The typical operation included the use of the basement of Circular de Morelia No. 8 for the interrogation and use of torture to extract information from detainees in addition to the use of Campo Militar Número Uno as a prison. At Circular de Morelia No. 8 it was decided for each detainee whether they would be driven to the Campo Militar Numero Uno, be freed, or be killed. Other clandestine prisons and military sites were used for incarceration and executions such as the Cuartel Militar de Atoyac de Alvarez and the Base Aérea de Pie de la Cuesta en Acapulco. According to Nazar Haro, the brigade's operations had the consent of the government to torture and "the least bit of compassion gave them hope. They told us that we had to be hard on them, those were the orders from up top, and we followed them." The forces involved were also known to keep the personal belongings of the detained and disappeared as "spoils of war." They also engaged in revenge killings known interally as El Tributo de Desagravio or "Tribute of Redress." For example, Salvador Corral García was detained and killed with his body left near them home of businessman Eugenio Garza Sada who had been kidnapped and killed by the LC23S. The operations were completely outside of the judicial system, acting without warrants, not offering due process to suspects, and engaging in executions despite the illegality of the death penalty in Mexico. The brutality with which the brigade acted against its victims was considered socking even to members of other police forces in Mexico.
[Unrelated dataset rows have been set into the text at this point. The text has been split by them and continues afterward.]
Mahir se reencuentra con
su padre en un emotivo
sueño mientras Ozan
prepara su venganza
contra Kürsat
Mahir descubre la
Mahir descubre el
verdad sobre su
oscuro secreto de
The DFS had to order local police forces to collaborate with the group during operations outside of Mexico City.

Despite their clandestine operations, the following specific incidents and victims have been publicly identified as being perpetrated by the Brigade:

- Arbitrary detention, torture and forced disappearance of LC23S member Jesús Piedra Ibarra.
- Arbitrary detention, torture and forced disappearance of LC23S member Alicia de los Ríos Merino. Members of the brigade interrogated her in order to identify compounds of the LC23S.
- Arbitrary detention, torture and imprisonment of LC23S member Mario "El Guaymas" Álvaro Cartagena López. Cartagena affirmed that it was José Salomón Tanus who tortured him in Campo Militar Número Uno.
- Arbitrary detention, illegal imprisonment, torture and forced disappearance of LC23S member Leticia Galarza Campos.
- Arbitrary detention, torture and illegal imprisonment of LC23S member Alfredo Medina Vizcaíno.
- Arbitrary detention, torture and illegal imprisonment of LC23S member Wenceslao "Sam" José García.

== Aftermath ==
Family members of victims of the Brigada Blanca engaged in protests and other forms of civil disobedience in attempts to stop the organization. In 1978 the mothers of victims organized a hunger strike, seeking to draw attention to the brigade's operations and demanded the return of their missing family members.

In response the government of José López Portillo enacted the Amnesty Law of 1978, without organizing judicial investigations. In 1988 Carlos Salinas de Gortari met with family members of the victims, again without any investigations or judicial actions against the brigade proposed.

In 2001 a report from the National Human Rights Commission of Mexico found evidence the brigade and its insurgents were responsible for the assassination, disappearance and torture of 275 people. In 2002, the Consejo de Guerra Militar de la Procuraduría General de Justicia Militar put general Mario Acosta Chaparro and general coordinator of the brigade Francisco Quirós Hermosillo on trial. Among the accusations made by the prosecution was the formation of the brigade "without legal basis, whose tactics were completely illegal." Both Acosta and Quirós were demoted from their military positions.

In 2020 the Government of Mexico inaugurated the Circular de Morelia memorial site in the former offices of the brigade.